On 26.01.2012 12:02, RW wrote:
I noticed today that according to "squidclient mgr:storedir" my
retention had dropped from 200+ days to 5 days, but all the content
still seemed to be there. I tried rebuilding swap.state from the cache
files, but it made no difference.

Under the LRU retention policy the cache age is just a measure of the oldest file creation timestamp. Not the number of files nor an average.

I suspect you had one file up at 200 days and most of the cache under 5 days. That file recently being erased the retention details drop immediately to a different oldest entry (added 5 days ago).


I'm guessing that the rebuild had already been done automatically and
that when that happens there's no explicit sort to restore lru order,
it just relies on subsequent access and ageing.

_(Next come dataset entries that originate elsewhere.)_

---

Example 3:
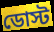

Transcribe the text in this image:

ডোস্ট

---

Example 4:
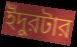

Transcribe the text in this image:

ইঁদুরটার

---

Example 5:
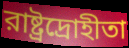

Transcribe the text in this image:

রাষ্ট্রদ্রোহীতাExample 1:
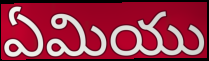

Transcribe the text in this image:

ఏమియు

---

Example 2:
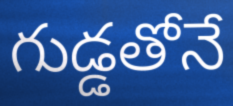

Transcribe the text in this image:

గుడ్డతోనే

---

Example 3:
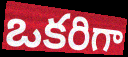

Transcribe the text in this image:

ఒకరిగా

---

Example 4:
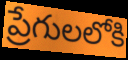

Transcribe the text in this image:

ప్రేగులలోకి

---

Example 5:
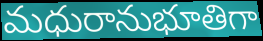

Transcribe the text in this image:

మధురానుభూతిగా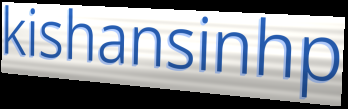
kishansinhp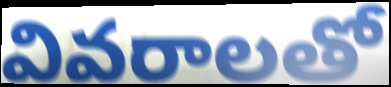
వివరాలతో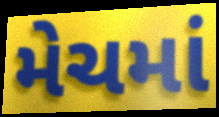
મેચમાંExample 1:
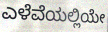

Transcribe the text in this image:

ಎಳೆವೆಯಲ್ಲಿಯೇ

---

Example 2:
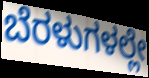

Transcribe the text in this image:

ಬೆರಳುಗಳಲ್ಲೇ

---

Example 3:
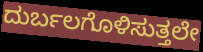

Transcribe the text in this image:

ದುರ್ಬಲಗೊಳಿಸುತ್ತಲೇ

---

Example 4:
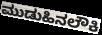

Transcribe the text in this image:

ಮುಡುಹಿನಲೌಕಿ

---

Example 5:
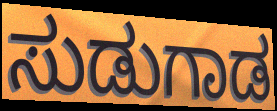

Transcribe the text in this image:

ಸುಡುಗಾಡ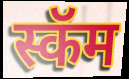
स्कॅम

Does that sound
reasonable?

I was wondering, if I wrote bit of script to rename the cache files
into mtime order could I rebuild swap.state in lru order?

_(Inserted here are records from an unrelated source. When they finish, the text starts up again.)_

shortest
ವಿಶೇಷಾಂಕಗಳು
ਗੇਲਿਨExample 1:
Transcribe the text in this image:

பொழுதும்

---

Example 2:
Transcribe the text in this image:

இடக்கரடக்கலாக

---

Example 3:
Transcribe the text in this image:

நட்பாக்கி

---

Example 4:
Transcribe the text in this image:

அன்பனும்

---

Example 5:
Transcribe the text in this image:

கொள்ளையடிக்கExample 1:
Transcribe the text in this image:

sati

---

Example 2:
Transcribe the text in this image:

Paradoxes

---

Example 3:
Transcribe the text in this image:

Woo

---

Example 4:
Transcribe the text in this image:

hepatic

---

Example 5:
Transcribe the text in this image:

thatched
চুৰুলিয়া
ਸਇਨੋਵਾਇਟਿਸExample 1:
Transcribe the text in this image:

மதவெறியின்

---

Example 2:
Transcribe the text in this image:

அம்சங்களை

You could, but it would be of little value. The cache file names and swap.state order has no bearing on the memory index hash algorithm, retention policy algorithm, or live traffic cache-control headers being received by Squid from outside.

FYI: swap.state is simply a journal of what has been added/removed from that cache. A "rebuild' is just a dump of the memory index contents into a fresh empty journal file. Effectively erasing all records of things removed.


NP: we do need help assembling a tool which can scan the cache and rebuild swap.state offline. Doing a DIRTY cache scan without affecting Squid traffic operations. If you want to take that up I can point you at the bits and pieces you need to know for the task and mentor the audit.